● **What to do**
Please write what comes next in the text about the beetle Heterochelus arthriticus, starting after its final sentence.

● **Selected extract**
○ ○ ○ ○

Heterochelus arthriticus

Scientific classification
- Kingdom: Animalia
- Phylum: Arthropoda
- Clade: Pancrustacea
- Class: Insecta
- Order: Coleoptera
- Suborder: Polyphaga
- Infraorder: Scarabaeiformia
- Family: Scarabaeidae
- Genus: Heterochelus
- Species: H. arthriticus
- Binomial name: Heterochelus arthriticus (Fabricius, 1781)
- Synonyms: Melolontha arthritica Fabricius, 1781 ; Melolontha abbreviata Fabricius, 1781 ;

= Heterochelus arthriticus =

- Genus: Heterochelus
- Species: arthriticus
- Authority: (Fabricius, 1781)

Species of beetle

Heterochelus arthriticus is a species of beetle of the family Scarabaeidae. It is found in South Africa (Western Cape).

○ ○ ○ ○

(Extracted records)
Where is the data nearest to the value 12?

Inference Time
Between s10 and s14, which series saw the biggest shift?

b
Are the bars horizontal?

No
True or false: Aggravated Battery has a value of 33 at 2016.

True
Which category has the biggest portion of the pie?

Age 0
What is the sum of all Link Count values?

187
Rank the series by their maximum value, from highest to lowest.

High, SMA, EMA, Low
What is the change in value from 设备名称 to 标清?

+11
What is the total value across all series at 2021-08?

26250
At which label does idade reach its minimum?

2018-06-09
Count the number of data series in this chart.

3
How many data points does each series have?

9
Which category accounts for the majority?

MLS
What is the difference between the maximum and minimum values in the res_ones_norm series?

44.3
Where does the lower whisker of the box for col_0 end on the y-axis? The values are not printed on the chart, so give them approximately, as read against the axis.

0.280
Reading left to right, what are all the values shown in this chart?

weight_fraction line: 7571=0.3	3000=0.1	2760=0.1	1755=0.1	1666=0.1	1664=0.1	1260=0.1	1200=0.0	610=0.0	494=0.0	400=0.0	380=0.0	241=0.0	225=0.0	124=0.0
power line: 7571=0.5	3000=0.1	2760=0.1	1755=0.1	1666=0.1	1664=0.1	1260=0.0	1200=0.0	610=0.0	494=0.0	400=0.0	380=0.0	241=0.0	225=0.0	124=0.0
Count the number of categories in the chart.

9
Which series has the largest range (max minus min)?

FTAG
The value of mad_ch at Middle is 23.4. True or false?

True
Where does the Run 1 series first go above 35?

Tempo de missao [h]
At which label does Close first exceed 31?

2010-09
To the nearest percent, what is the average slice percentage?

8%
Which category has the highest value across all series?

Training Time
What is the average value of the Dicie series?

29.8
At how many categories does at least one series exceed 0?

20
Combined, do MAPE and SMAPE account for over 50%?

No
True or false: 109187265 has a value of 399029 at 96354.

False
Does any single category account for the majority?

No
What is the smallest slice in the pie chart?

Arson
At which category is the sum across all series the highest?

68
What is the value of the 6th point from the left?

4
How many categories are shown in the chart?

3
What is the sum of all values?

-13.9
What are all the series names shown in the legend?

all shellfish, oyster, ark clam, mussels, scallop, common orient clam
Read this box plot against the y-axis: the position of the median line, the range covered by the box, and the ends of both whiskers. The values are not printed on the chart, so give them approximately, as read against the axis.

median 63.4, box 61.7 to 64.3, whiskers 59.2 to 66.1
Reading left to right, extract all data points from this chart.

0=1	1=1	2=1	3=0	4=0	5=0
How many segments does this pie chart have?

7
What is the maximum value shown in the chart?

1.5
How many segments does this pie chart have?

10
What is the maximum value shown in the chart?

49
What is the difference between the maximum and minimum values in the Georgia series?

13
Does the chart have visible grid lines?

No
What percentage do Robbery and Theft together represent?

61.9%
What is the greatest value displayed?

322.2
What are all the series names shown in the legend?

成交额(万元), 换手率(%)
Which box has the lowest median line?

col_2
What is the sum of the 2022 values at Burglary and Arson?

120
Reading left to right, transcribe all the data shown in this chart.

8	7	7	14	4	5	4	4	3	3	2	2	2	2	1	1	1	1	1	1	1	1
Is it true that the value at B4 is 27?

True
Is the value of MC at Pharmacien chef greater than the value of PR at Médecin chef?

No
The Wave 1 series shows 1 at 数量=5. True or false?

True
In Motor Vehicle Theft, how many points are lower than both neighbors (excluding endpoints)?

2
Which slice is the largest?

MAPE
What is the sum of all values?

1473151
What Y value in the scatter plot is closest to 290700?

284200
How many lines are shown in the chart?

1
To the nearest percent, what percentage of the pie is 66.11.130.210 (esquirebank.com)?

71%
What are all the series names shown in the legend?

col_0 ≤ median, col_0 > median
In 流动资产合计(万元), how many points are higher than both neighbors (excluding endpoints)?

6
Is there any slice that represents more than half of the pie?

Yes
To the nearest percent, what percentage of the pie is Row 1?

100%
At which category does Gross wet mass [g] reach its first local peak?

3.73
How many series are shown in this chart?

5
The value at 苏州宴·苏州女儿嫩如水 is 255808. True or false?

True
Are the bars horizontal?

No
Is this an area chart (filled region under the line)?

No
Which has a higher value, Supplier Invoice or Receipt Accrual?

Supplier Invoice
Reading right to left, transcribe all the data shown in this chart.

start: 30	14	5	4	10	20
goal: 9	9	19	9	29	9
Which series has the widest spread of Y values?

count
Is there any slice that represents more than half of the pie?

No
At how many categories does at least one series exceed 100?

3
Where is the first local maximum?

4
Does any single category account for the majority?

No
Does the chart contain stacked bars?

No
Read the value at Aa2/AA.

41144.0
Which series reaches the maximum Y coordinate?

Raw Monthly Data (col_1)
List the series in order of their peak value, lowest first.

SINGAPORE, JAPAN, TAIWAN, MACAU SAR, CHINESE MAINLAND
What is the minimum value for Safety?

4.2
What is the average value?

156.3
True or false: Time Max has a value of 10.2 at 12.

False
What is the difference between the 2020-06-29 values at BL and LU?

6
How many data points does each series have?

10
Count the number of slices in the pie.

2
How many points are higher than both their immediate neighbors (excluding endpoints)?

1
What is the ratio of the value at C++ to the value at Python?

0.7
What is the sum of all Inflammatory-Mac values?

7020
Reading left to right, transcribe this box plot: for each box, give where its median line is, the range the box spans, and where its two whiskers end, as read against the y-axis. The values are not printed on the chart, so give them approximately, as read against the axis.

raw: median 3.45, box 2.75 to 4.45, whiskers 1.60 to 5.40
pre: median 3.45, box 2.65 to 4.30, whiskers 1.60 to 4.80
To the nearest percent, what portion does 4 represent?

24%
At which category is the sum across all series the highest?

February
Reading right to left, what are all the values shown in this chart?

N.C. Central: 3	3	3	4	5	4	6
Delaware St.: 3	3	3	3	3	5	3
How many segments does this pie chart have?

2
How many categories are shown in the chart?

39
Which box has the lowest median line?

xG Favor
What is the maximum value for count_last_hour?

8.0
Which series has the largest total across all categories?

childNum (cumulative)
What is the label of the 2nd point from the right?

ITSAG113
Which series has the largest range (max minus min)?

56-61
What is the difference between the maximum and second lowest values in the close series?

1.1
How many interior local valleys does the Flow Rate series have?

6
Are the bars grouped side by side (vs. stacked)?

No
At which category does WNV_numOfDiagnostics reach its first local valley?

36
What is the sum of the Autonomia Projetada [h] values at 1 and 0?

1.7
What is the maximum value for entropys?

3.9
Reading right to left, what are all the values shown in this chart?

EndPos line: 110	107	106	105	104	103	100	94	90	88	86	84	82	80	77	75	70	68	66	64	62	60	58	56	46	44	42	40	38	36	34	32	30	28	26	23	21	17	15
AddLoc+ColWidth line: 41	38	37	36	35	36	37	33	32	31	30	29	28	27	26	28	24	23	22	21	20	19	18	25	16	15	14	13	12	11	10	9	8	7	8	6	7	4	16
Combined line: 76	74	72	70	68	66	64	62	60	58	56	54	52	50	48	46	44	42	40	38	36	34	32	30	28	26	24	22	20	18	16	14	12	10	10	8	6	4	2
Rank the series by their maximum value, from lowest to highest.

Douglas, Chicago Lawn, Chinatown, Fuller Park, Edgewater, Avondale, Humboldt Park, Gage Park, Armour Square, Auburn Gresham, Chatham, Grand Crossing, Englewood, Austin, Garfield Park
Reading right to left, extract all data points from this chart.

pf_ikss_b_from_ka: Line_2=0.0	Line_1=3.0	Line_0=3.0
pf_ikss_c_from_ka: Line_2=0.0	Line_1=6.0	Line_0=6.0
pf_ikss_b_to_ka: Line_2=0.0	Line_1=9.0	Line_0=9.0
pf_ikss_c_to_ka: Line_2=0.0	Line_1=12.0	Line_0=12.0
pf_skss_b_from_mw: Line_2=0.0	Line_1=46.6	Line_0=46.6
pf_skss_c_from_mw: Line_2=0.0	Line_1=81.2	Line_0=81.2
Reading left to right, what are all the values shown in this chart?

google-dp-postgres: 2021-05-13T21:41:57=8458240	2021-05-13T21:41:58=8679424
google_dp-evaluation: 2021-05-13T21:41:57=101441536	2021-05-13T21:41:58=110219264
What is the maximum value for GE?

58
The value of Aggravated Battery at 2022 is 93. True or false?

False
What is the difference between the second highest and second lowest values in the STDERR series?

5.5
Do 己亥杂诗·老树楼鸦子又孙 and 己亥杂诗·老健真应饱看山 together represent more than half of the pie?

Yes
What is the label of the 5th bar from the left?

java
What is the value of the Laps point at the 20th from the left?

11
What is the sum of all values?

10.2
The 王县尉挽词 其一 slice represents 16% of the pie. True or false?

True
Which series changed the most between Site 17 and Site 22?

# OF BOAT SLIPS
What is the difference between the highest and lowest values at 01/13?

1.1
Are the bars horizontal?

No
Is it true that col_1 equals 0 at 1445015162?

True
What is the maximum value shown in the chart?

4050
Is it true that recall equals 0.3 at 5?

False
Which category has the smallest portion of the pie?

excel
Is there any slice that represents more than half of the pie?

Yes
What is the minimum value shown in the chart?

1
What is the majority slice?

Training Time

○ ○ ○ ○

● **Expected answer**
== Description ==
Adults reach a length of about 4-6 mm. Males are black, with the elytra fuscous brown. The scutellum is sparsely covered with greyish-white scales which narrowly edge the propygidium and the segments of the abdomen. The pygidium is without any scales. The head and pronotum are clothed with a dense, moderately short, black pubescence. The elytra are clothed with a dense appressed dark pubescence. Females are black, with the elytra light testaceous. The pubescence on the pronotum is longer and lighter, the scales are more like squamose hairs on the propygidium and the abdominal segments. The pygidium is without scales and is pubescent.